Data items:
————————

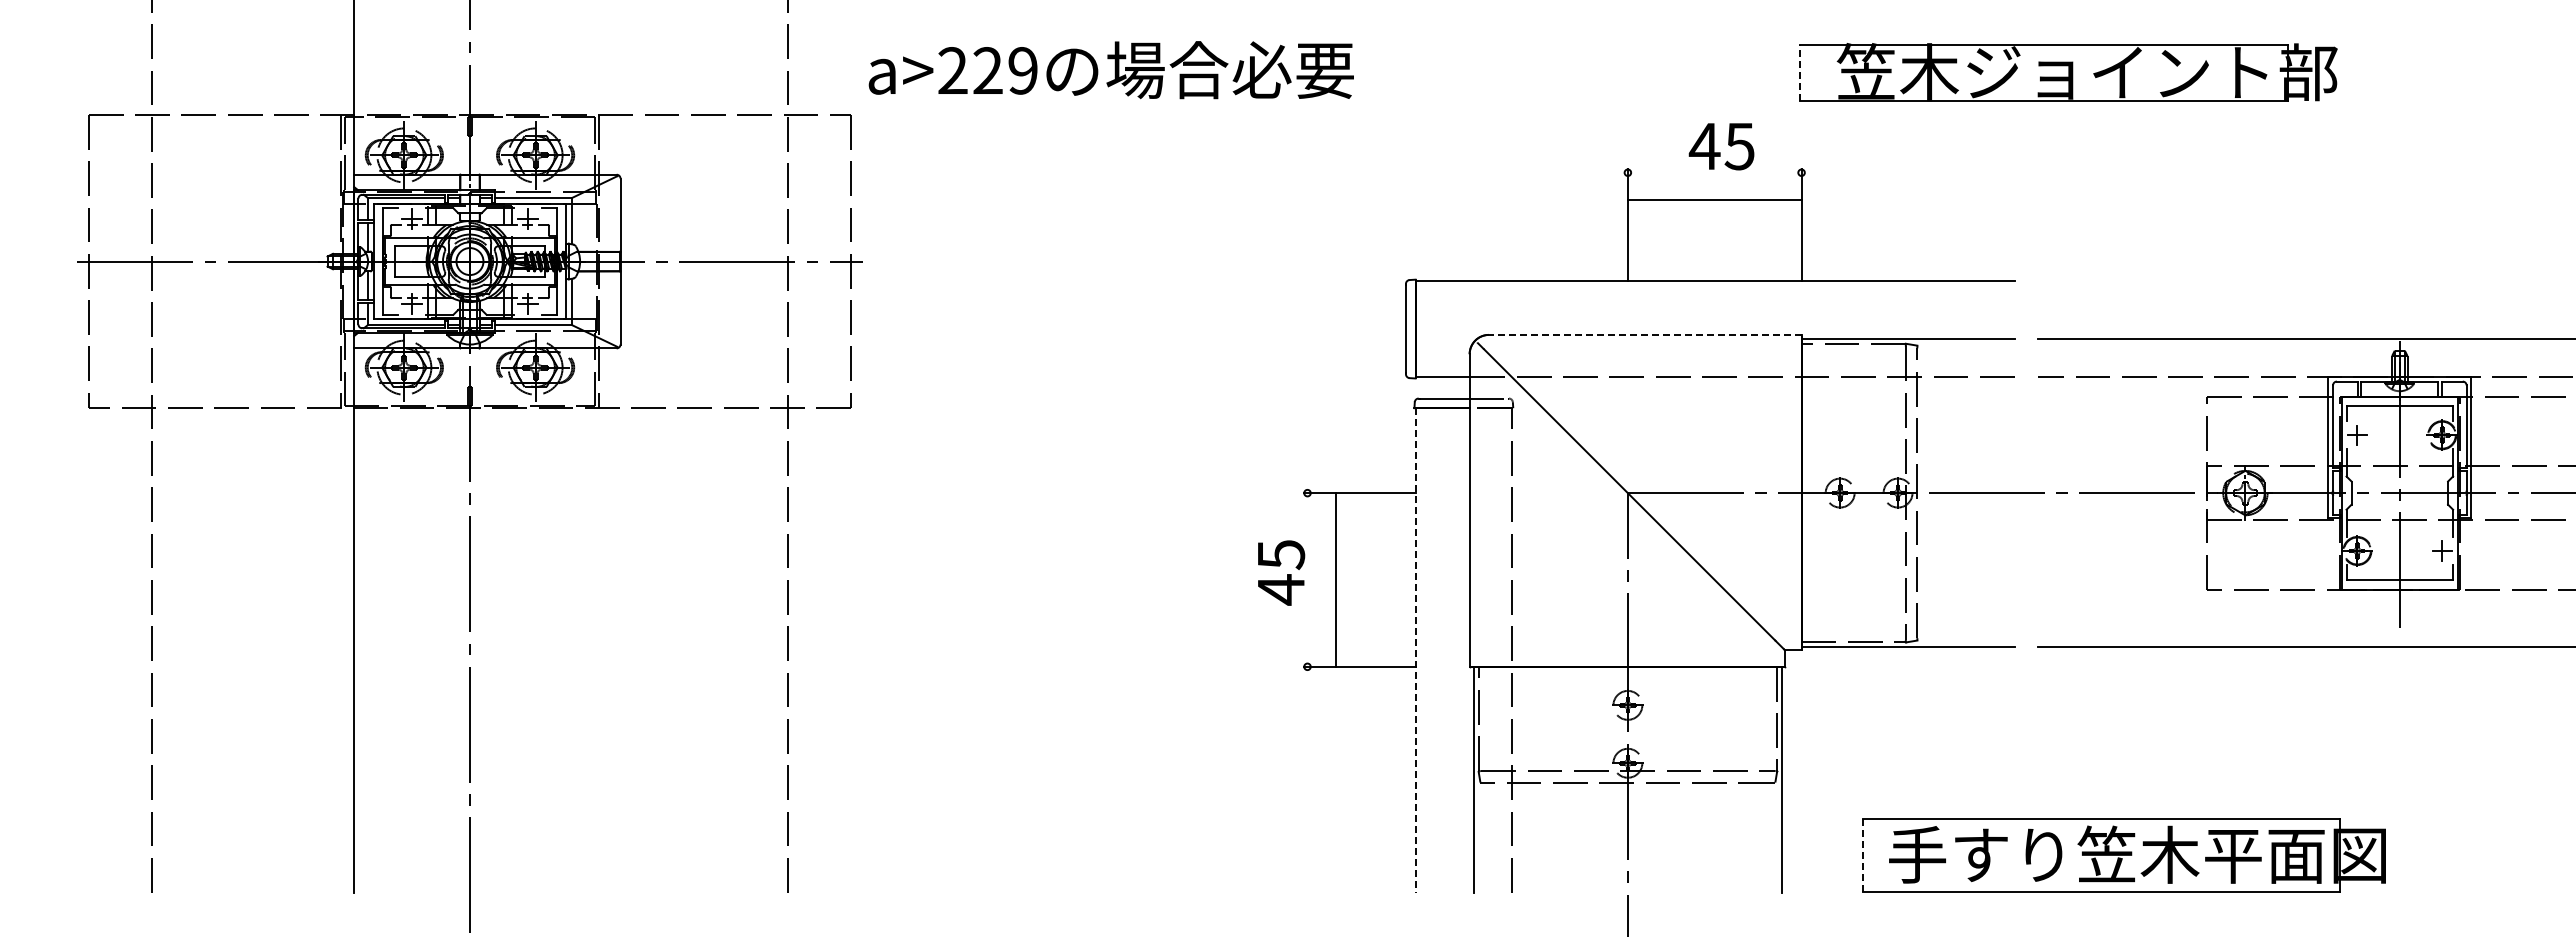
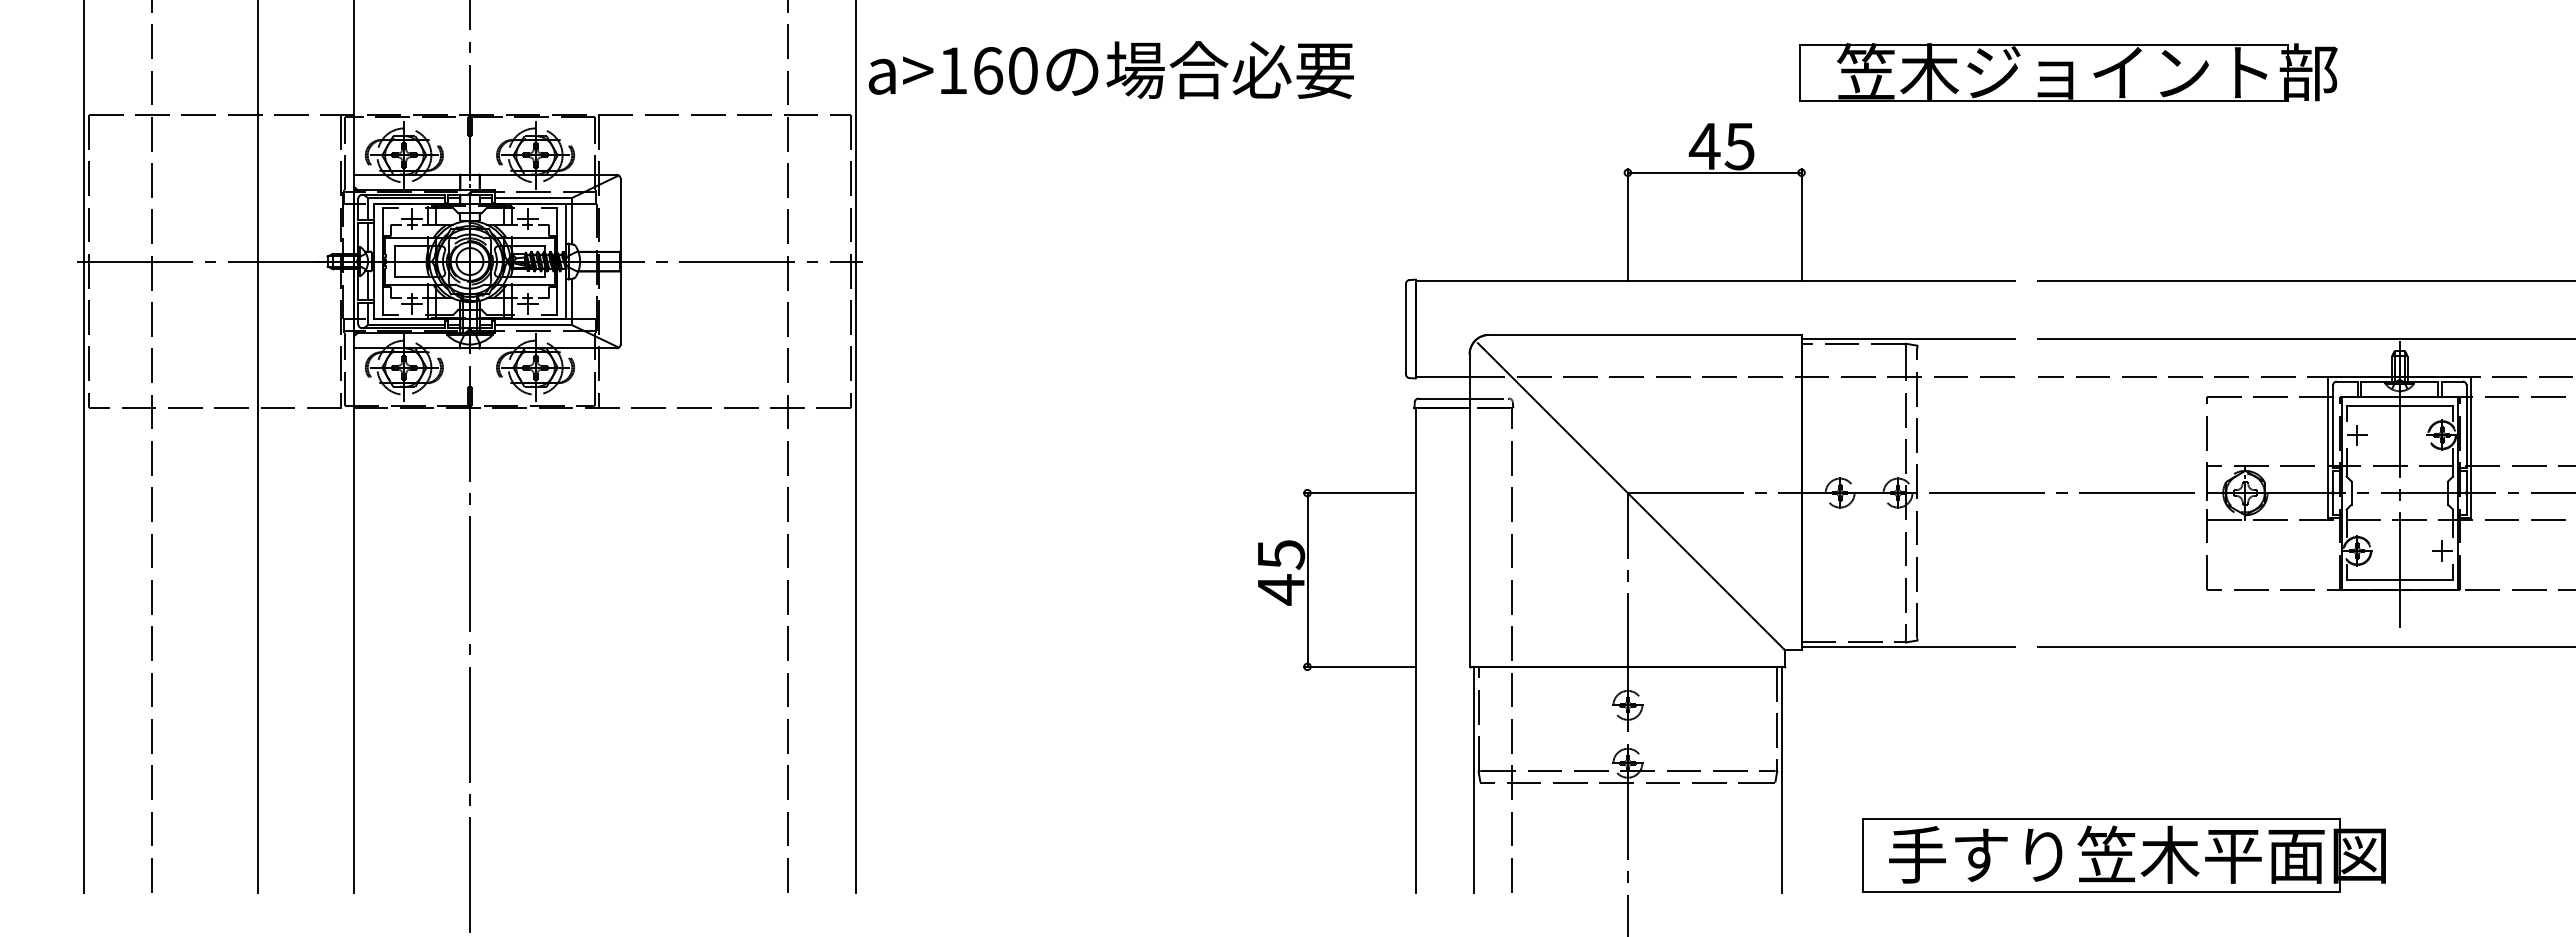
text at (987, 70): a>229 -> a>160
line at (1800, 73): dashed -> solid
line at (1714, 199) position: (1714, 199) -> (1714, 172)
line at (2304, 280): none -> present
line at (1644, 334): dashed -> solid
line at (84, 447): none -> present
line at (257, 447): none -> present
line at (855, 447): none -> present
line at (1335, 579) position: (1335, 579) -> (1307, 579)
line at (1415, 650): dashed -> solid
line at (1863, 855): dashed -> solid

————————

Put the lines of the rows above into a JSON list of strings, one string per line, with blank lines omitted. Leave the pictures out of the list.

[
  "text at (987, 70): a>229 -> a>160",
  "line at (1800, 73): dashed -> solid",
  "line at (1714, 199) position: (1714, 199) -> (1714, 172)",
  "line at (2304, 280): none -> present",
  "line at (1644, 334): dashed -> solid",
  "line at (84, 447): none -> present",
  "line at (257, 447): none -> present",
  "line at (855, 447): none -> present",
  "line at (1335, 579) position: (1335, 579) -> (1307, 579)",
  "line at (1415, 650): dashed -> solid",
  "line at (1863, 855): dashed -> solid"
]